TRIESTE  – “L’eredità del terremoto del 1976 non è fatta esclusivamente delle ferite e dei tragici ricordi che hanno segnato famiglie e territori, ma anche del riscatto che il Friuli Venezia Giulia seppe trarre dalla ricostruzione, diventando agli occhi di tutta la Nazione un simbolo di forza, efficienza e fiducia. Di quel riscatto c’è traccia in ogni singolo disegno, progetto, atto amministrativo con cui, passo dopo passo, si è giunti alla ricostruzione delle imprese, delle case, dei paesi ovvero dell’identità friulana stessa”. 
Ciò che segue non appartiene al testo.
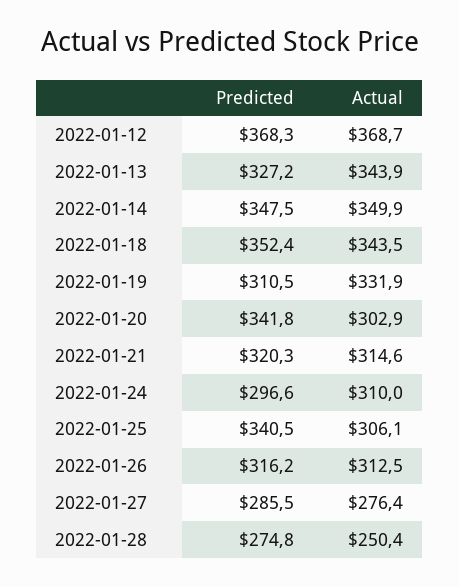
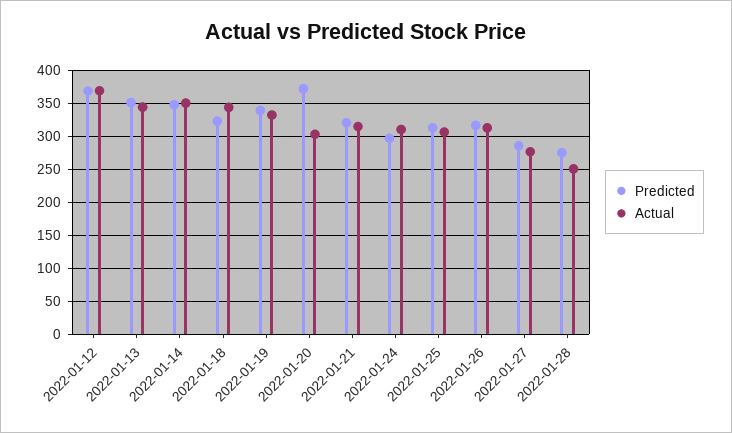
Predicted, 2022-01-13: 327.2 -> 350
Predicted, 2022-01-18: 352.4 -> 320
Predicted, 2022-01-19: 310.5 -> 340
Predicted, 2022-01-20: 341.8 -> 370
Predicted, 2022-01-25: 340.5 -> 310

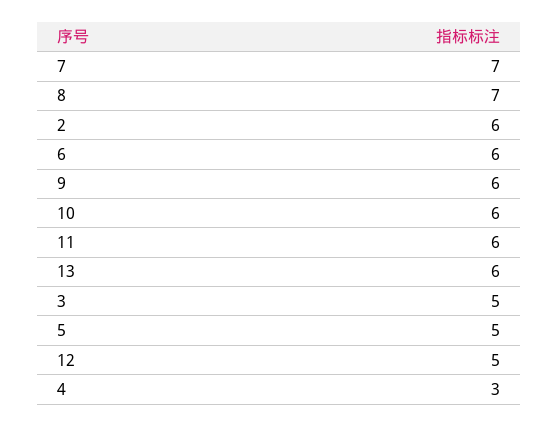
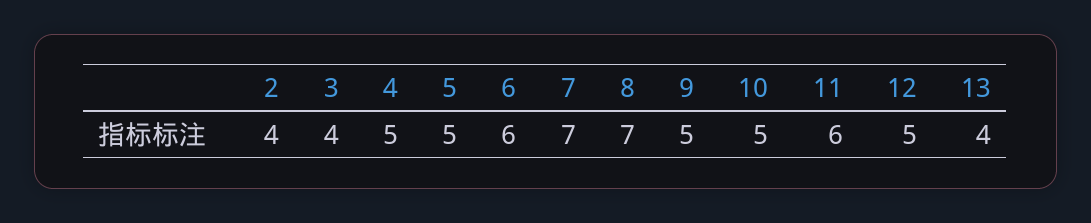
2: 6 -> 4
9: 6 -> 5
10: 6 -> 5
13: 6 -> 4
3: 5 -> 4
4: 3 -> 5

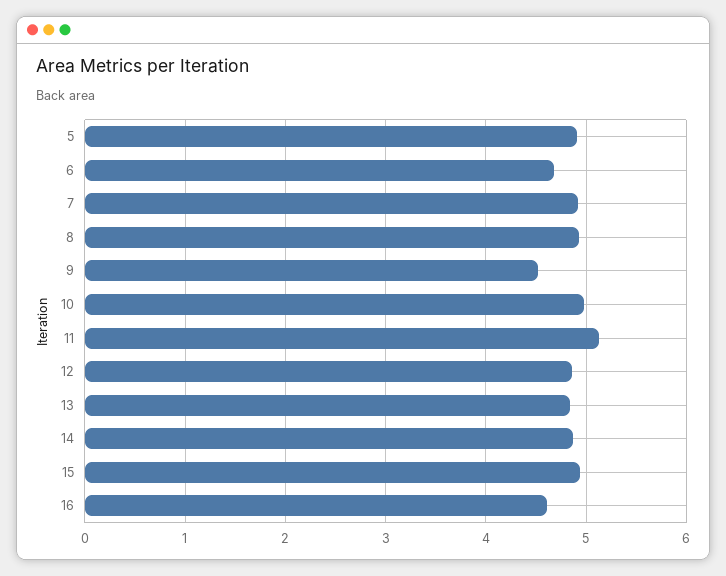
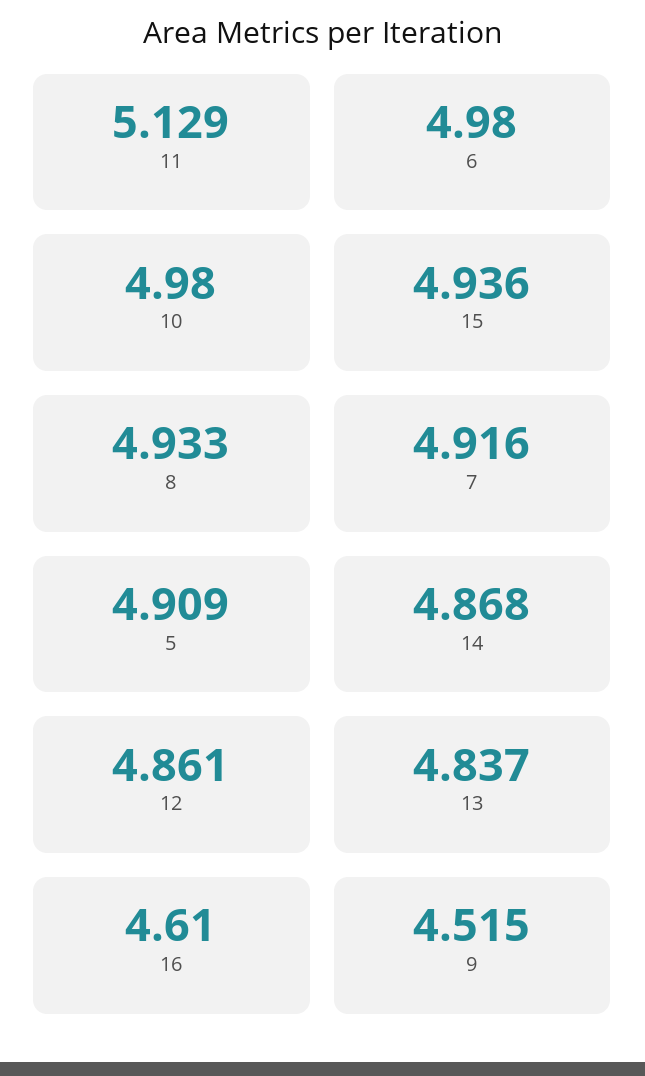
6: 4.7 -> 4.98

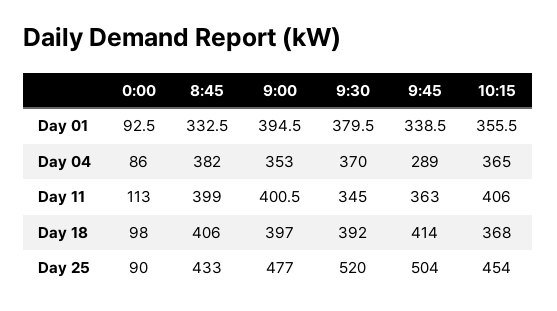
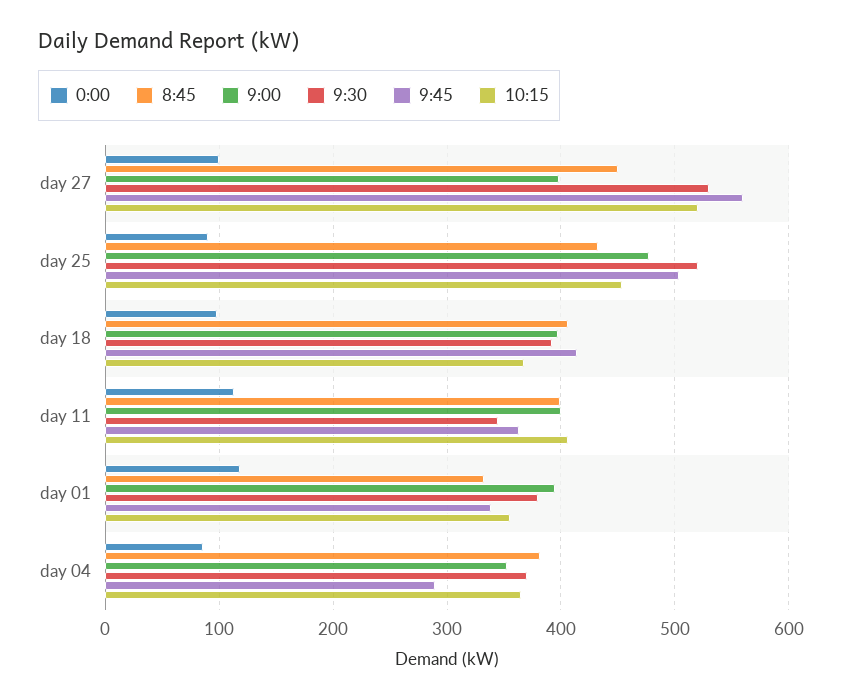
0:00, Day 01: 92.5 -> 120
0:00, day 27: none -> 100
8:45, day 27: none -> 450
9:00, day 27: none -> 400
9:30, day 27: none -> 530
9:45, day 27: none -> 560
10:15, day 27: none -> 520

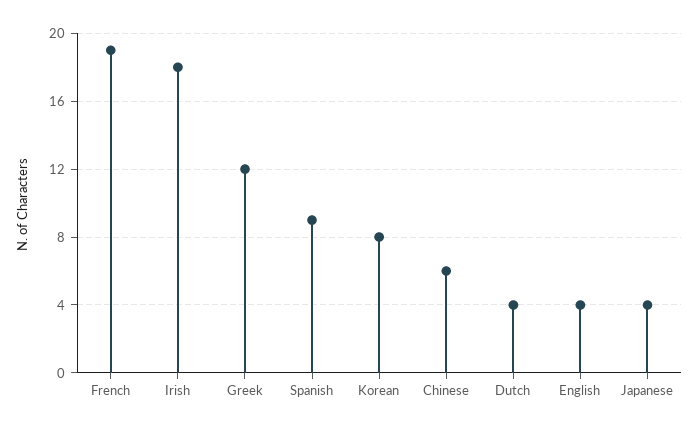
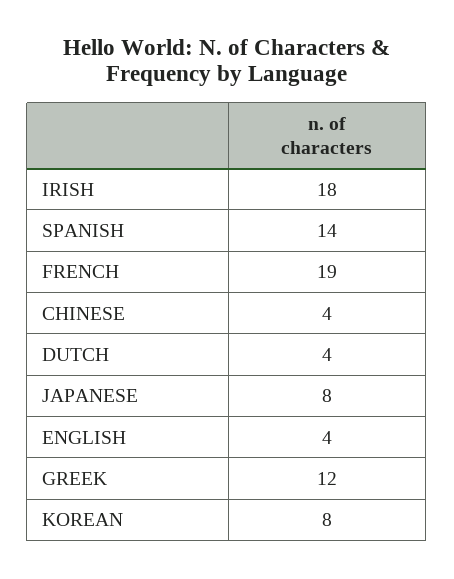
Spanish: 9 -> 14
Chinese: 6 -> 4
Japanese: 4 -> 8

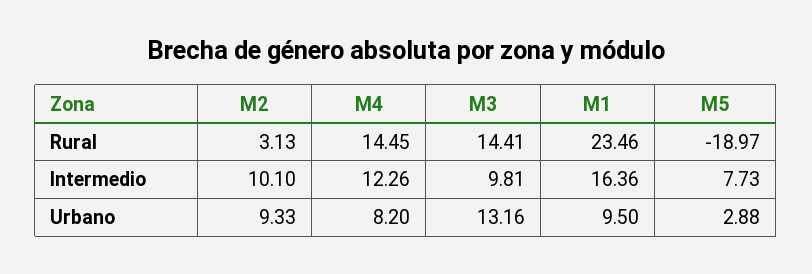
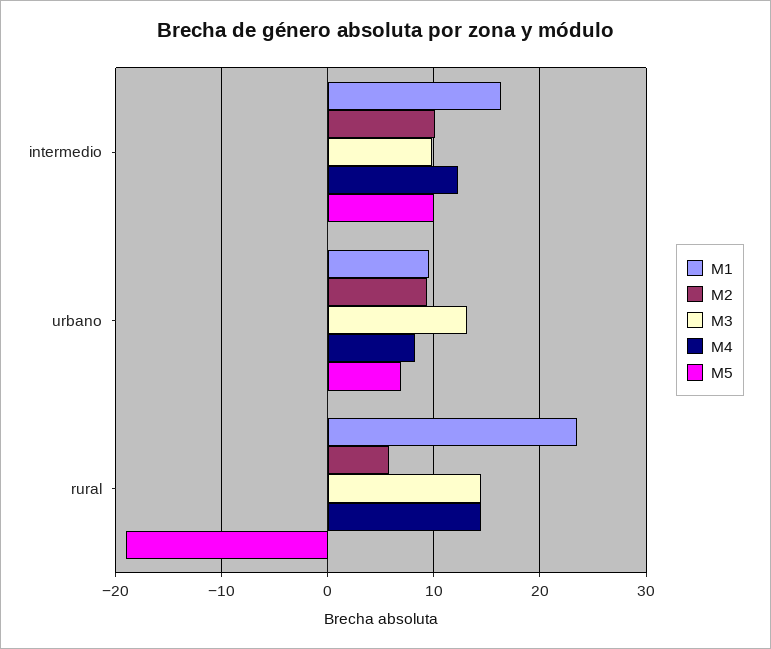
M2, Rural: 3.13 -> 6
M5, Intermedio: 7.73 -> 10
M5, Urbano: 2.88 -> 7

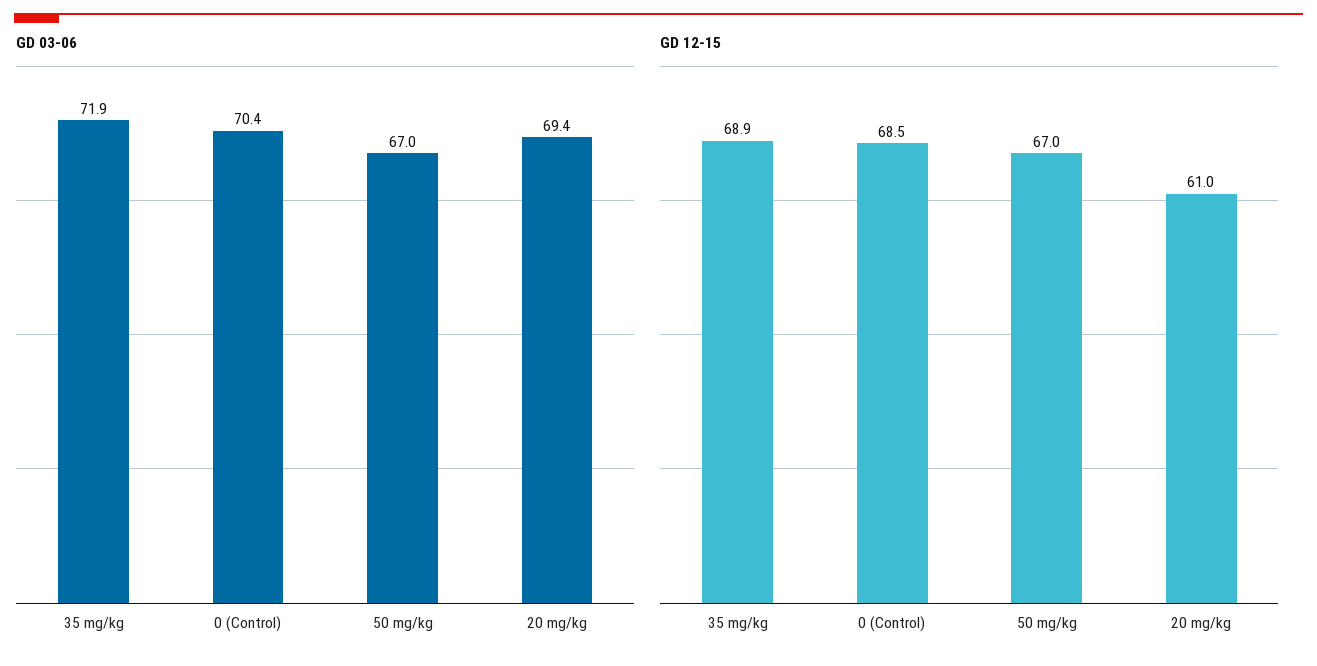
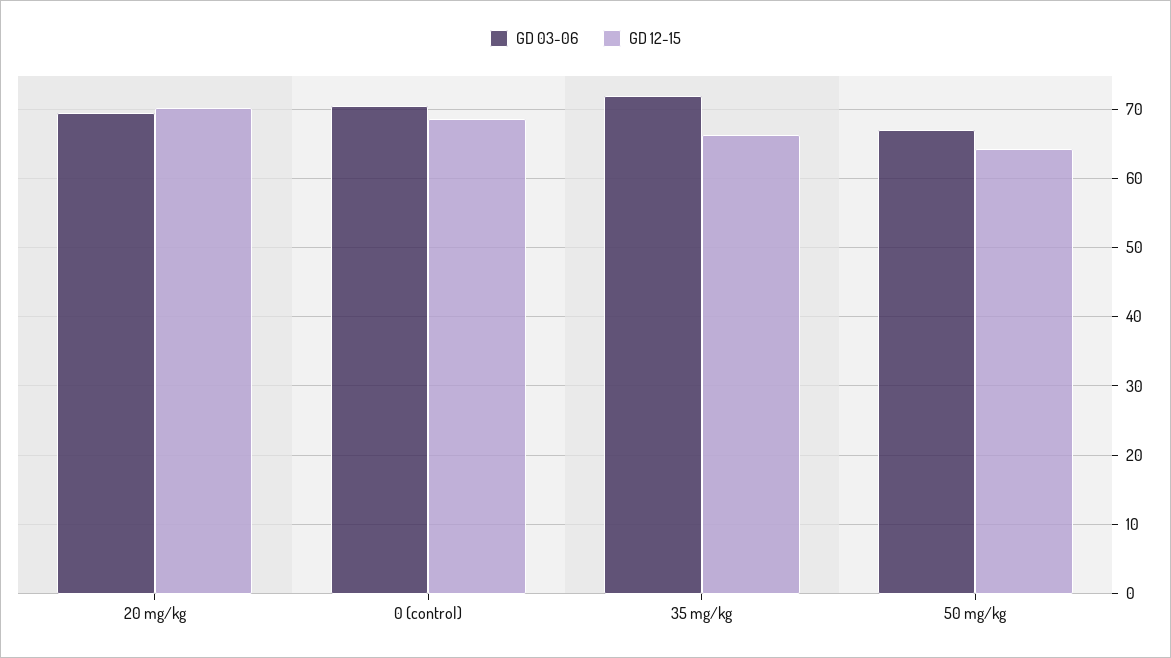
GD 12-15, 35 mg/kg: 68.9 -> 66
GD 12-15, 50 mg/kg: 67 -> 64
GD 12-15, 20 mg/kg: 61 -> 70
Con queste parole l’assessore alle Infrastrutture e territorio,
Graziano Pizzimenti, ha annunciato la costituzione del Comitato
per l’archivio storico del terremoto che dovrà occuparsi del
recupero e della valorizzazione documentale relativa alle opere
di ricostruzione delle zone colpite dagli eventi sismici.

“L’archivio storico – ha spiegato l’assessore – sarà una
struttura permanente in cui verranno raccolti, inventariati e
conservati i documenti tecnico amministrativi di interesse
storico, assicurandone la consultazione per finalità di studio e
ricerca”.

Il Comitato è composto, a norma di legge, dallo stesso assessore
(o da un suo delegato) con funzioni di presidente, dal direttore
regionale Infrastrutture e Territorio o suo delegato,
dall’assessore regionale con delega alla Protezione civile; dal
direttore regionale Protezione civile, da tre rappresentanti
dell’associazione consiglieri Fvg (Rino Bianchini, Otello Bosari,
Roberto Dominici), da tre rappresentanti dell’associazione Comuni
terremotati e sindaci della ricostruzione Fvg (Franceschino
Barazzutti, Loris Cargnelutti, Floriana Marino), da due membri
della federazione dell’Ordine degli ingegneri Fvg (Diego
Carpenedo e Umberto Natalucci), da due membri della federazione
dell’Ordine degli architetti Fvg (Annamaria Brovedani e Isabella
Moreale), da un rappresentante designato dal comitato regionale
dei collegi dei geometri e geometri laureati Fvg (Elio Miani), da
un membro del collegio dei periti industriali e dei periti
industriali laureati delle province di Gorizia, Pordenone,
Trieste e Udine (Sergio Lupieri), da un membro dell’ordine dei
geologi Fvg (Gianni Menchini), da due rappresentanti
dell’Università di Udine (Alessandra Gubana e Andrea Zannini) e,
infine, da un rappresentante della direzione regionale competente
in materia di conservazione e valorizzazione del patrimonio
storico culturale (Raffaella Sgubin).

Per i componenti del comitato non è previsto alcun compenso o
rimborso spese.

L’istituzione del comitato è stata preceduta, nel dicembre 2017,
dalla sottoscrizione di un accordo di collaborazione tra la
Regione (direzione Infrastrutture e Territorio) e l’Università di
Udine (dipartimento politecnico di Ingegneria e Architettura) per
l’avvio della fase preliminare di un progetto unitario e
coordinato di recupero, studio, archiviazione, conservazione e
valorizzazione della documentazione tecnico amministrativa
relativa alle opere della ricostruzione, finalizzato alla
creazione dell’archivio storico.

L’operatività entra ora nel vivo con questo nuovo tavolo di
lavoro che resterà in carica fino alla fine della legislatura.